SEÇÃO DE TEXTO
=====

Desembolando o impossível: conversação sobre o impasse da sexualidade realizado em um centro de internação socioeducativo

Sonja Alhäuser, Bloody Mary, 2005-2015

Laboratório: Trocando uma Idéia! • Belo Horizonte (MG)
Tatiana Goulart, Mariana Aranha, Andréa Guerra
O contexto

Trazemos aqui a análise da experiência de realização de conversações psicanalíticas em torno de impasses institucionais experimentados na lida diária de centros de internação, no qual jovens em conflito com a lei cumprem medida socioeducativa privativa de liberdade.

A Constituição Federal de 1988 trouxe avanços nas discussões sobre os adolescentes infratores. Se antes, o direito era usado para vigiar, repreender e punir os adolescentes que infringiam a lei, hoje, com o Estatuto da Criança e do Adolescente (BRASIL, 1990), a aposta está em uma tentativa de ressocialização do adolescente em conflito com a lei, a partir dos eixos educação, família e trabalho. No SINASE (BRASIL, 2006), em seu artigo primeiro, parágrafo segundo, são expostos os objetivos das medidas socioeducativas: “I – a responsabilização do adolescente quanto às consequências lesivas do ato infracional, sempre que possível incentivando a sua reparação; II – a integração social do adolescente e a garantia de seus direitos individuais e sociais, por meio do cumprimento de seu plano individual de atendimento; e III – a desaprovação da conduta infracional, efetivando as disposições da sentença como parâmetro máximo de privação de liberdade ou restrição de direitos, observados os limites previstos em lei”.

São seis as medidas socioeducativas, indo do meio aberto ao meio fechado, conforme a reincidência e a gravidade do fato. O ECA abre a possibilidade de aplicação da medida socioeducativa, visando sempre a responsabilização do adolescente pelo seu ato infracional. No caso de aplicação de medida privativa de liberdade, a mais grave, o adolescente é acautelado e permanece interno em um centro de internação. Nele equipe de segurança, composta de agentes socioeducativos, equipe técnica, composta, em geral, por psicólogos, assistentes sociais, enfermeiros e terapeutas ocupacionais, e equipe administrativa garantem os direitos constitucionais da proteção integral do adolescente, visando seu retorno ao convívio sócio familiar.

Os adolescentes do Centro de Internação que participaram das conversações aqui relatadas estão cumprindo medida com privação de liberdade por um período que varia de 06 (seis) meses a 03 (três) anos, e possuem, em geral, entre 12 e 18 anos. Eles foram convidados e aceitaram participar de “conversa sobre sexualidade”.

Entretanto, a metodologia da conversação psicanalítica possui características específicas. Ela parte da orientação psicanalítica lacaniana, tendo sido inicialmente instaurada na França no CIEN (Centro interdisciplinar de Estudos sobre a Infância), “criado com a finalidade de abrir o campo da investigação ao diálogo da psicanálise com outros discursos que têm incidência sobre a criança” . Psicanalistas iam às escolas ofertar a palavra às crianças que, concebidas como sujeitos desejantes, poderiam produzir novo saber sobre o discurso de sua época, no ponto em que este a afeta.

=====

(Linhas extraídas de uma coleção)

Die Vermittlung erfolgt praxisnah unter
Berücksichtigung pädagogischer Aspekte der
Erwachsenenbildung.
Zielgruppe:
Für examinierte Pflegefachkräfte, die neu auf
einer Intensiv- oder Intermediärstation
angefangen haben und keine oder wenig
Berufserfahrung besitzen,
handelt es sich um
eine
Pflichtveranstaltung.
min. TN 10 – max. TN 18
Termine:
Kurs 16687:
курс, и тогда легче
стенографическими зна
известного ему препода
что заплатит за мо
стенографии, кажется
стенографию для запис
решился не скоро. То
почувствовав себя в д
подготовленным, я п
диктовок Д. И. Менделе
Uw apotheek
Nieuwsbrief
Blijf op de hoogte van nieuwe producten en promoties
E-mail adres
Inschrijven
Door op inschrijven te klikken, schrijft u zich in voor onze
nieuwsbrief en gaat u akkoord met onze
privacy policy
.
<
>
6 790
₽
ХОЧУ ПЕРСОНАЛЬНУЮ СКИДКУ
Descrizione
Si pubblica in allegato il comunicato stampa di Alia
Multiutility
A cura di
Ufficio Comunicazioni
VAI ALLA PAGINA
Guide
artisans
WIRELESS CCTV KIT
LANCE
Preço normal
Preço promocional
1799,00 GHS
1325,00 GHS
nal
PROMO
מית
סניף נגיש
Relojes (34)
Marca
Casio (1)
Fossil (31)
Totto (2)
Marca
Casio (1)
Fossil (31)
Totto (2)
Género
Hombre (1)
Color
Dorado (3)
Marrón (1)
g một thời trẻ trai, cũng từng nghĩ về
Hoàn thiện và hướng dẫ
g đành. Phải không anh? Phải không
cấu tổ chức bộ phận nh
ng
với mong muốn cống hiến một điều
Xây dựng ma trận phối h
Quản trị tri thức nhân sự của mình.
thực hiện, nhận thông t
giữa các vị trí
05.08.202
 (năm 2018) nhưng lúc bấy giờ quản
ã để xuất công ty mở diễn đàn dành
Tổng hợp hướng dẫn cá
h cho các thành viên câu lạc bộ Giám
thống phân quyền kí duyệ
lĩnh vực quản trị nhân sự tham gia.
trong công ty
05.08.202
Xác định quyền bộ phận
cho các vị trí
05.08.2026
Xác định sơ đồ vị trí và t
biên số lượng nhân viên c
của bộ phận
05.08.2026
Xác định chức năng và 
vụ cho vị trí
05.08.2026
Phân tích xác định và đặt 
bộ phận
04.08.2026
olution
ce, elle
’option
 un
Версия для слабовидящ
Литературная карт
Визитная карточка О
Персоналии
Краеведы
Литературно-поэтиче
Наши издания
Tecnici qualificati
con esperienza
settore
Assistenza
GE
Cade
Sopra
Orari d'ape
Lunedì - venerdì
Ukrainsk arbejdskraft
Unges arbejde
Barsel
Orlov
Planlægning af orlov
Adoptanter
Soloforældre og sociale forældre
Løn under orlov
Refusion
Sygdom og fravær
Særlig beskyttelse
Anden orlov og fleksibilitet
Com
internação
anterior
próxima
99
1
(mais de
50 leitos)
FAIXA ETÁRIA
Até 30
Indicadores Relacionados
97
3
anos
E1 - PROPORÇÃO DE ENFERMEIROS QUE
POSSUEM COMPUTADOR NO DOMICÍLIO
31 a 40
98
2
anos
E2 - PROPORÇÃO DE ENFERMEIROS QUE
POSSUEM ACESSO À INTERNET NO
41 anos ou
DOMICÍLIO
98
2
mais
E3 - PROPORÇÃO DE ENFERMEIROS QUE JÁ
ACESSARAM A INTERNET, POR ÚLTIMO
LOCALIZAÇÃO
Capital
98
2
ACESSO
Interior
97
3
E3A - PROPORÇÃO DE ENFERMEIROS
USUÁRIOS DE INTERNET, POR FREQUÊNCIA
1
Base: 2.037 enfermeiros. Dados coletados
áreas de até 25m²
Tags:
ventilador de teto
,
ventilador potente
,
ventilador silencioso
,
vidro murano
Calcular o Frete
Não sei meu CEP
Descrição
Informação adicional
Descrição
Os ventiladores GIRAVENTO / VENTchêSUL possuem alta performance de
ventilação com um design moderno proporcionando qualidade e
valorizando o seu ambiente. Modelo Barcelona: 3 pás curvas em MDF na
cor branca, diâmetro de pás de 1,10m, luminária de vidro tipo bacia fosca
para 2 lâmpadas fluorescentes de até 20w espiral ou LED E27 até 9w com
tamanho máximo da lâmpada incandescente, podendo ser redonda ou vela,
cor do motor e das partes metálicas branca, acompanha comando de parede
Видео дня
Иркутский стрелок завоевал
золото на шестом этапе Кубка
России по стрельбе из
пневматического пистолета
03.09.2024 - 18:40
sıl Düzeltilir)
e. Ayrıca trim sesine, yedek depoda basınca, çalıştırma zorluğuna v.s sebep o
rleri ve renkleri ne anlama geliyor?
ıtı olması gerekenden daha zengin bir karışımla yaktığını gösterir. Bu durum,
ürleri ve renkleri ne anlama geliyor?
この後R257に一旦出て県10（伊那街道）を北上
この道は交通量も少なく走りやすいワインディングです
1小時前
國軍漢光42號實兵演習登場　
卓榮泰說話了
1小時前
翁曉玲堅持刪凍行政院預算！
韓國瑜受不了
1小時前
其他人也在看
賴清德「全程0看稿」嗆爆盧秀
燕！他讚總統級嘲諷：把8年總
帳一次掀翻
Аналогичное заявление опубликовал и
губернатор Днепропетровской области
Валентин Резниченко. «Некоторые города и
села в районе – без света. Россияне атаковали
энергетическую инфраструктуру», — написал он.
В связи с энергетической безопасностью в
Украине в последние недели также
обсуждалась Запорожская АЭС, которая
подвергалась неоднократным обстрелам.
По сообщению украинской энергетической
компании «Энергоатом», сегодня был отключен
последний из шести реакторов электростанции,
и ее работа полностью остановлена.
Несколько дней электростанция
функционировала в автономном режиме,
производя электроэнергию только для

=====

EXERCÍCIOS A RESOLVER
**a)** Indique se cada afirmação concorda com o texto sobre medidas socioeducativas, respondendo sim ou não e citando literalmente as palavras que decidem: (i) os adolescentes que participaram das conversações têm, em geral, entre 12 e 18 anos; (ii) existem cinco medidas socioeducativas; (iii) a metodologia da conversação psicanalítica foi instaurada inicialmente em Portugal.
**b)** Segundo o texto sobre medidas socioeducativas, quais são os eixos a partir dos quais o Estatuto da Criança e do Adolescente aposta na ressocialização do adolescente em conflito com a lei?
**c)** Prossiga o texto sobre medidas socioeducativas a partir do ponto em que ele termina.

RESPOSTAS POR TAREFA
**a)**
(i) Sim: "possuem, em geral, entre 12 e 18 anos".
(ii) Não: "São seis as medidas socioeducativas".
(iii) Não: "tendo sido inicialmente instaurada na França no CIEN".

**b)** Os eixos são educação, família e trabalho.

**c)**
Em nosso caso, funcionamos a partir do Laboratório Trocando uma Ideia do CIENem parceria com o Projeto de Extensão Já É do Departamento de Psicologia da Universidade Federal de Minas Gerais. Trabalhamos com cinco encontros quinzenais, sendo o primeiro com a instituição que formula seu impasse na relação com os jovens. Essa conversação tem um valor diagnóstico de cernir o nome do mal-estar vivido no cotidiano de trabalho com os adolescentes. Nomeado o impasse institucional, realizamos três encontros com os jovens, seguido de um último encontro com equipe para encerramento do processo e recolhimento de seus efeitos.

Cabe destacar nesse processo ao menos três dimensões da metodologia que o orienta: (1) a relação com o saber, (2) a presença do psicanalista e (3) a diferença entre falação e conversação. Quanto à primeira dimensão, é importante localizar que operamos a partir da ideia de uma interdisciplinaridade em ato , entendida enquanto ação de diferentes saberes sobre um impasse, que não pretende constituir um saber totalizante ou verdadeiro sobre o embaraço vivido. Lembrando que consideramos o saber do jovem como mais um saber ali disposto. E, ao contrário da crença científica em um saber último sobre a verdade empírica de uma realidade, partimos do ponto em que o limite de um saber esbarra no limite do outro, mantendo-se tensionado o campo que resiste à consolidação de uma significação última. Dessa maneira, abre-se o campo para produção de saberes distintos, construídos pelos participantes da conversação, a partir de suas experiências singulares e do encontro na conversação, que acaba por desmontar verdades preconcebidas em relação ao impasse ali verificado.

Essa operação só se verifica dada a presença de ao menos um psicanalista na conversação. A ação do psicanalista presentifica-se a partir do ato de fala recolhido de cada participante em relação à causalidade de sua ação. Essa causalidade é tomada como ponto exterior e anterior a qualquer inclusão ou interiorização (LACAN, 1962-63/2005, p. 116) que se possa obter como resultado de um processo de constituição do sujeito, no caso individual, ou das forças em jogo, no caso dos processos institucionais ou civilizatórios. Ela não deve ser situada como análoga à intencionalidade de uma noese, racional, cognitiva, mas como o ponto perdido no elo civilizatório entre natureza e cultura e que, por isso mesmo, anima os corpos e coloca em jogo forças simbólicas para resolução dos conflitos daí decorrentes. O giro lógico, permitido pela presença de um psicanalista, é o de tomar a causa, não como finalidade a ser alcançada (télos), mas como ponto de perda (Merhlust) a ser tratado. E que, por ser irrecuperável, motiva as ações desde sua exterioridade.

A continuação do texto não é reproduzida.